2025 · Archived

dspy_llamacpp

A lightweight Python wrapper I built for my thesis work to start, configure, and clean up llama.cpp's llama-server for DSPy workflows.

Overview

dspy_llamacpp is a small Python package I built while working on my master's thesis, where I needed repeatable local DSPy experiments on top of llama.cpp. Instead of manually starting llama-server, wiring an LM endpoint, and remembering to shut the server down, the package wraps that lifecycle behind an AutoLlamaCpp class.

The implementation starts llama-server in its own process group, accepts keyword-style server options, configures DSPy to talk to the local endpoint, and registers cleanup through atexit and signal handling.

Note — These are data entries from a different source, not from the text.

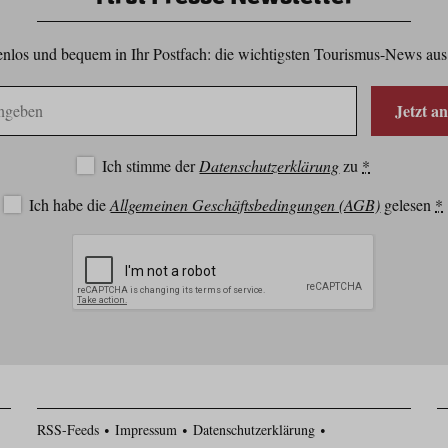
nlos und bequem in Ihr Postfach: die wichtigsten Tourismus-News aus
Jetzt a
Ich stimme der
Datenschutzerklärung
zu
*
Ich habe die
Allgemeinen Geschäftsbedingungen (AGB)
gelesen
*
RSS-Feeds
Impressum
Datenschutzerklärung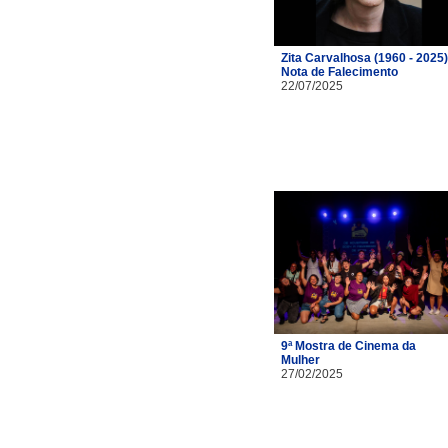
Zita Carvalhosa (1960 - 2025)
Nota de Falecimento
22/07/2025
9ª Mostra de Cinema da
Mulher
27/02/2025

The goal was to avoid the memory and cleanup issues I had run into with other local llama.cpp approaches.

The package is installable directly from GitHub and includes examples for configuring the model path through environment variables, starting the server, and using DSPy calls against the running local model.

Highlights

Built thesis-driven tooling around llama.cpp's llama-server so DSPy experiments could spin up a local model endpoint with minimal boilerplate.
Handled process groups, atexit cleanup, and signal handling to avoid lingering llama-server processes.
Exposed server options through a small Python API while automatically configuring DSPy's LM client.